Les exchanges de crypto-monnaies conserveraient plusieurs avantages sous une telle structure. Leurs marchés fonctionnent en continu, y compris les week-ends, tandis que les banques restent organisées autour des heures de bureau et des modèles de personnel existants. Les plateformes natives offrent également plus d'actifs et des marchés de produits dérivés plus profonds, où une grande partie de la découverte des prix des crypto-monnaies a encore lieu.

« Chez BTCS, nous effectuons déjà la majeure partie de nos transactions OTC avec des teneurs de marché plutôt que sur des carnets d'ordres, précisément pour la flexibilité du règlement », a-t-il déclaré. « Les banques ne sont que la prochaine étape dans cette même logique. »

Les règles américaines permettent désormais aux banques nationales de participer à plusieurs parties du processus. Un rapport de décembre 2025 sur les directives de l'OCC expliquait que les banques nationales peuvent effectuer des transactions crypto appariées en tant que principaux sans risque, à condition qu'elles compensent l'exposition et se conforment aux contrôles de trading, de lutte contre le blanchiment d'argent et de risque de tiers.

Des directives antérieures de l'OCC ont également confirmé que les banques nationales peuvent fournir des services de garde et d'exécution de crypto ou externaliser ces fonctions à des fournisseurs qualifiés. Les banques restent responsables de la gestion des risques créés par les sous-dépositaires et d'autres entreprises externes.

Un examen d'août du marché américain de la garde a révélé que BNY, State Street, Standard Chartered, U.S. Bank et Citi avaient lancé ou préparaient des services directs de garde d'actifs numériques. Le rapport a lié l'augmentation de la participation des banques au retrait par la SEC en janvier 2025 du bulletin comptable 121 du personnel et aux lettres de l'OCC confirmant l'autorité des banques en matière de garde.

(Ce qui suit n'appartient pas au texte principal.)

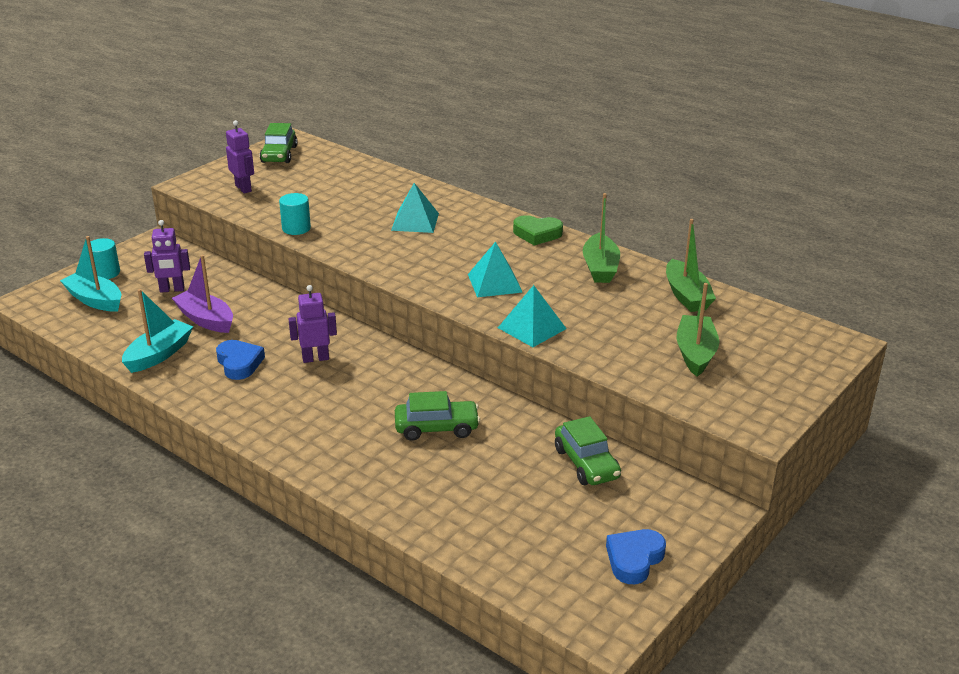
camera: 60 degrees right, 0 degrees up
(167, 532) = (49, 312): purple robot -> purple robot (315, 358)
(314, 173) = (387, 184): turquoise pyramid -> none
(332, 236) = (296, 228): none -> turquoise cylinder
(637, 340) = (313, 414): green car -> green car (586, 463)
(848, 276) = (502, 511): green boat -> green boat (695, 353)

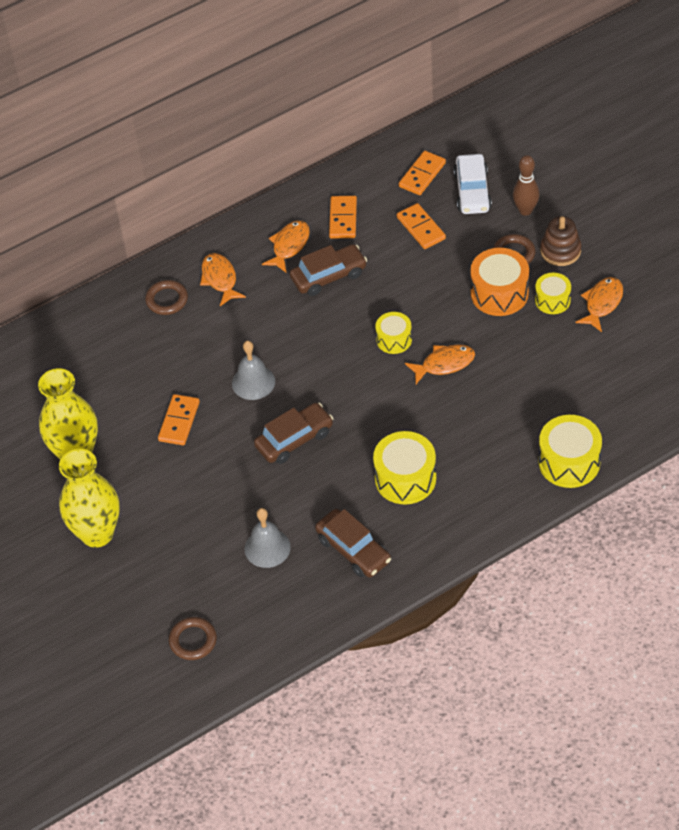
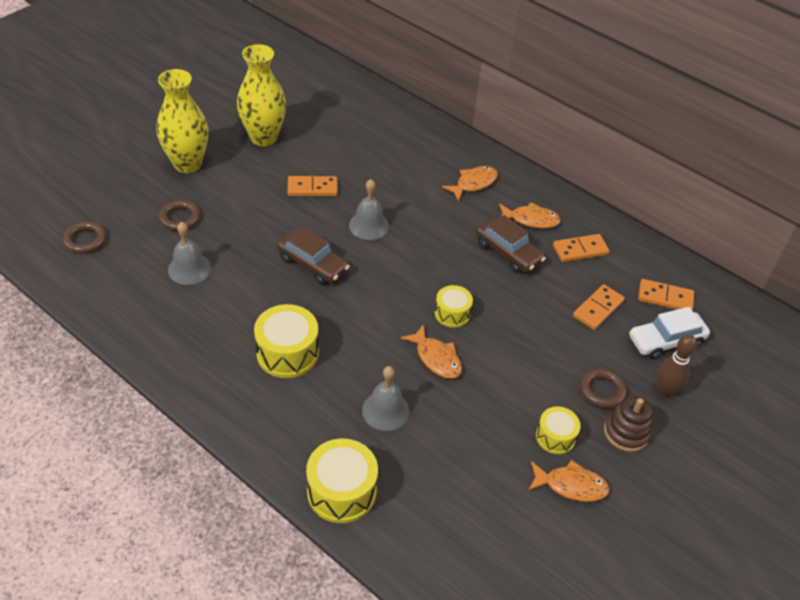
camera: 65 degrees right, 5 degrees down
(167, 300) = (438, 157): brown ring -> brown ring (180, 218)
(353, 550) = (196, 329): brown car -> none
(493, 414) = (385, 410): none -> grey bell
(499, 293) = (544, 388): orange drum -> none

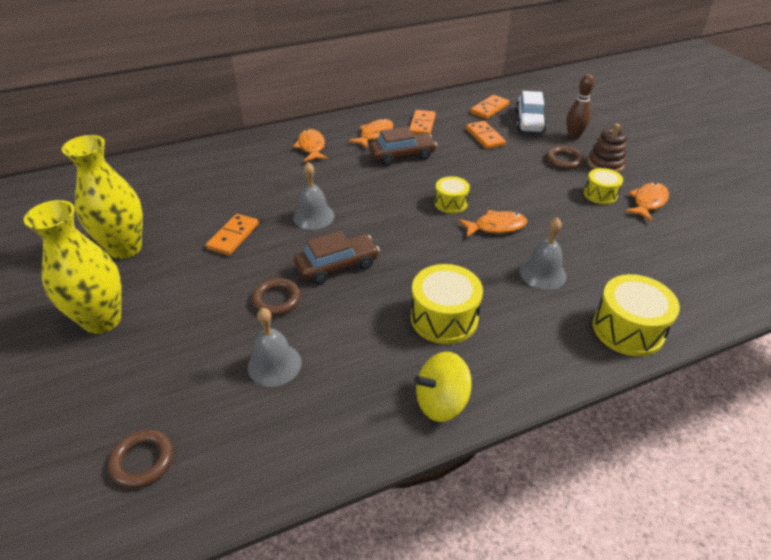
camera: 60 degrees left, 5 degrees down
(180, 218) = (186, 351): brown ring -> brown ring (276, 300)
(196, 376) = (441, 402): none -> yellow spinning top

Kaszycki a déclaré que le fait que les banques accordent du crédit au comptant montrerait que leurs équipes de risque ont développé des modèles formels pour le Bitcoin, tandis que les décotes de garantie divulguées révéleraient comment les prêteurs évaluent sa volatilité. Du côté des entreprises, il compterait les sociétés cotées dont les auditeurs approuvent les avoirs en Bitcoin, un processus que BTCS a déjà accompli pour sa trésorerie cotée à Varsovie.